Can I retire on $15,000 a month with Social Security on top?
If Social Security pays you, say, $2,000 per month, your portfolio only needs to produce $13,000 per month — which cuts the 4% savings target from $4,500,000 to about $3,900,000. Funding the gap, not the whole budget, is what your savings are for.
Why do I need 25 times my annual spending?
Withdrawing 4% per year is the same as holding 25 years' worth of spending (100 ÷ 4 = 25). The portfolio is invested while you draw it down, so growth replaces part of what you withdraw — historically enough to make $4,500,000 last 30 years or more at this spending level in most scenarios.
Is $15,000 a month a realistic retirement budget?

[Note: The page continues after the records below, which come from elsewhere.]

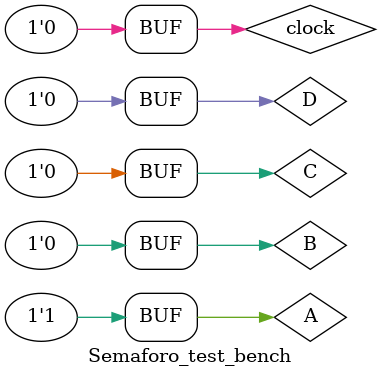
<source format=v>
module Semaforo(A, B, C, D, NS, LO, clock);
input A, B, C, D, clock;
output NS, LO;
reg NS, LO;

always @ (posedge clock) 
	begin
		if ((C && D) || (!A && !B))
			begin
				LO <= 1;
				NS <= 0;
			end
		else
			begin
				LO <= 0;
				NS <= 1;
			end
	end
endmodule



module Semaforo_test_bench();

reg A, B, C, D, clock;
wire NS, LO;

Semaforo semaforo(A, B, C, D, NS, LO, clock);

initial begin

$monitor("value of A=%b, B=%b, C = %b, D = %b, NS = %b, LO = %b, clock = %b", A, B, C, D, NS, LO, clock);

A = 0;
B = 0;
C = 0;
D = 0;
//0000
#50 clock = 1;
#50 clock = 0;

//0100
#50 B = 1;
#50 clock = 1;
#50 clock = 0;

//1100
#50 A = 1;
#50 clock = 1;
#50 clock = 0;


//1101
#50 D = 1;
#50 clock = 1;
#50 clock = 0;


//1111
#50 C = 1;
#50 clock = 1;
#50 clock = 0;


//1011
#50 B = 0;
#50 clock = 1;
#50 clock = 0;

//0011
#50 A = 0;
#50 clock = 1;
#50 clock = 0;

//0010
#50 D = 0;
#50 clock = 1;
#50 clock = 0;

//0110
#50 B = 1;
#50 clock = 1;
#50 clock = 0;

//0111
#50 D = 1;
#50 clock = 1;
#50 clock = 0;

//0101
#50 D = 1;
#50 clock = 1;
#50 clock = 0;

//0001
#50 B = 1;
#50 clock = 1;
#50 clock = 0;

//1001
#50 A = 1;
#50 clock = 1;
#50 clock = 0;

//1100
#50 B = 1; D = 0;
#50 clock = 1;
#50 clock = 0;

//1010
#50 B = 0; C = 1;
#50 clock = 1;
#50 clock = 0;

//1000
#50 C = 0;
#50 clock = 1;
#50 clock = 0;

//1110
#50 B = 0; C = 0;
#50 clock = 1;
#50 clock = 0;

end
endmodule

</source>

US household spending in retirement averages roughly $5,000 per month (BLS, households 65+), but the spread is wide: housing status, healthcare, and location dominate. Build the budget bottom-up from your own expenses, then use the multiplier to size the portfolio.
Should taxes change my target?
Yes, if your savings are mostly pre-tax. If you need $15,000 per month after tax and expect an effective tax rate of around 15% on withdrawals, you really need about $17,647 per month pre-tax — which raises the 4% target to roughly $5,294,118. Roth balances need no such adjustment.
What if I want to retire early?
A retirement of 40+ years argues for a withdrawal rate below 4%. At 3.5% the target for $15,000 per month is about $5,142,857, and at 3% about $6,000,000. Early retirees also need a plan for healthcare and for bridging the years before Social Security.